Do we have to go again?

It was another successful but tiring trip to AR Children's Hospital yesterday for Grant, Grandma and me. We got up at 4 am to leave by 5:15am. Grant was sleeping soundly and kept sleeping in his car seat for most of the trip. He is such a sweet baby and a trooper on these long trips. He first had a kidney and bladder ultrasound and flirted with the ultrasound tech. Then we had to wait for an hour and half to be called back for his spina bifida clinic appointment. The urologist said his kidney's looked perfect and so did his bladder and said that it sounded good that Grant can make a good stream of urine. So no talk of cathing or antibiotics or anything like that. Praise the Lord!! He was so good all day, flirting and smiling with everyone he saw. He also saw the social worker, PT and the rehab doctor. The social worker said he was the cutest little thing she had seen all day and she said she had seen a lot of kiddos that day.
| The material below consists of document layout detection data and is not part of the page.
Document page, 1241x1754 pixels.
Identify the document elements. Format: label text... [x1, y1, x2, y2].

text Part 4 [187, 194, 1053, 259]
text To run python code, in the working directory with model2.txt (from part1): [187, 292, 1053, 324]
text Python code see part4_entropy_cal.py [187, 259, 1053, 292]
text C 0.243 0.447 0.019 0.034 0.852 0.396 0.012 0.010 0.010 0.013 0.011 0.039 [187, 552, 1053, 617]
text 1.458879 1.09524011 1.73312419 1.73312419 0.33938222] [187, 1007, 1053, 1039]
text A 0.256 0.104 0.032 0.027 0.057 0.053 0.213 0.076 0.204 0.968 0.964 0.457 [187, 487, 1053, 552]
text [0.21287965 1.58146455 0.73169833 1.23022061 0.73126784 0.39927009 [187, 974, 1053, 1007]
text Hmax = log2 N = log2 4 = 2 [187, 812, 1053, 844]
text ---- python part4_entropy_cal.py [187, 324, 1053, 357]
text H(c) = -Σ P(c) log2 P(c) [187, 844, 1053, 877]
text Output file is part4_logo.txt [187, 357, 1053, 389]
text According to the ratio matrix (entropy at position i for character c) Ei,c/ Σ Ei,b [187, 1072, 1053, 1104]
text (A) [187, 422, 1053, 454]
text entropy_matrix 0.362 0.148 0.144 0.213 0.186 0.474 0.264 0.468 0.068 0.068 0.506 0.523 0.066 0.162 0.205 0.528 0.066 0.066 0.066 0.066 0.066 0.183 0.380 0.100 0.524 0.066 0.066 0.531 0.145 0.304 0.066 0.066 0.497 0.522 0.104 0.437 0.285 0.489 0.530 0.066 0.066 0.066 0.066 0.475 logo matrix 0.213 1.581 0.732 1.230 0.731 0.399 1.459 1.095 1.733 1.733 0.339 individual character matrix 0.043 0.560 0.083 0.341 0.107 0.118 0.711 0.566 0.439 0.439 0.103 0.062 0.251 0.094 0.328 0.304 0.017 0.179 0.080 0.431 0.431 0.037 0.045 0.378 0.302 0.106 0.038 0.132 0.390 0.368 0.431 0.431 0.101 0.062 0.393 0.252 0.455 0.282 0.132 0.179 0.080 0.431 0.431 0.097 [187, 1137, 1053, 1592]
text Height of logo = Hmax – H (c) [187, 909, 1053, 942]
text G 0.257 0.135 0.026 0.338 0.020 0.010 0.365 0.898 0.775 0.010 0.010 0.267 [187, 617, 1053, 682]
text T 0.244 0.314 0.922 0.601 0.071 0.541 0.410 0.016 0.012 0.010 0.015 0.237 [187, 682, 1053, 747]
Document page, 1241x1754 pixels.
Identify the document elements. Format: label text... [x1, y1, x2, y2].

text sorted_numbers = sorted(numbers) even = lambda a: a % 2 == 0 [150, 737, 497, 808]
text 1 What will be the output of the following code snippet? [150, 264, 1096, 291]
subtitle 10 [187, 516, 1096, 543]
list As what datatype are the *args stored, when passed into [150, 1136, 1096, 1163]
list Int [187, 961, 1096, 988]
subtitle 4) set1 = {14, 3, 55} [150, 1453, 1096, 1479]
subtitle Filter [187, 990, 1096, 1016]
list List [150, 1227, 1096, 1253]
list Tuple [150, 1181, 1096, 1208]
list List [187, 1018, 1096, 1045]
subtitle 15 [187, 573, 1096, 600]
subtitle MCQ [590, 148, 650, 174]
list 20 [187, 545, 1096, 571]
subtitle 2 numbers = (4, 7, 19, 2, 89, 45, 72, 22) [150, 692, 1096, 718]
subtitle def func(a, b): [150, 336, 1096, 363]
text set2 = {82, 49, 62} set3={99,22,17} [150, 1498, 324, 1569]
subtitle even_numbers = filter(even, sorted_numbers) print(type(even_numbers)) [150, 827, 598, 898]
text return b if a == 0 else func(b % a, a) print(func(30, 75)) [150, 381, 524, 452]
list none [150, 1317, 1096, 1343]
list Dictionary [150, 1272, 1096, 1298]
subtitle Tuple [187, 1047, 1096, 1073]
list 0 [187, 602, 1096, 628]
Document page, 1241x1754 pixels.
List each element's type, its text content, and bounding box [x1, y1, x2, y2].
We are so thankful that he is doing so well.

Happy Birthday Grant!!

Well, Happy Four-month Birthday anyways sweetie!!! You'll be half a year old so soon and I can hardly believe it. You are growing and changing so much each day. I can wait to see what tomorrow brings as you grow and develop your sweet little personality. I love you!!!

A long day

Yesterday was a long day trip to Arkansas Children's Hospital again. Grant had another recheck of his hydrocephalus. The CT of his head showed no changes in the size of the ventricles and his head measurement hadn't changed in 3 weeks!!! Praise the Lord! We've been praying that the CSF will find it's own natural, normal path out of his brain and he won't ever need a shunt. So far the Lord is answering our prayers. Grant did great on the drive down. We left at 5:10 am, and got home at 5:00pm. It was a long day. But praise God, we received wonderful news though.

The first day

This is the first day of my blogging journey. I want to be able to share my son's story with others who are searching for connections with others who are raising a child with spina bifida. He is just waking up from a nap so this will be a short post but hopefully over the next few days I can get things up and going and do a retrospective story of his story. He will be four months old on June 21. He is my little miracle.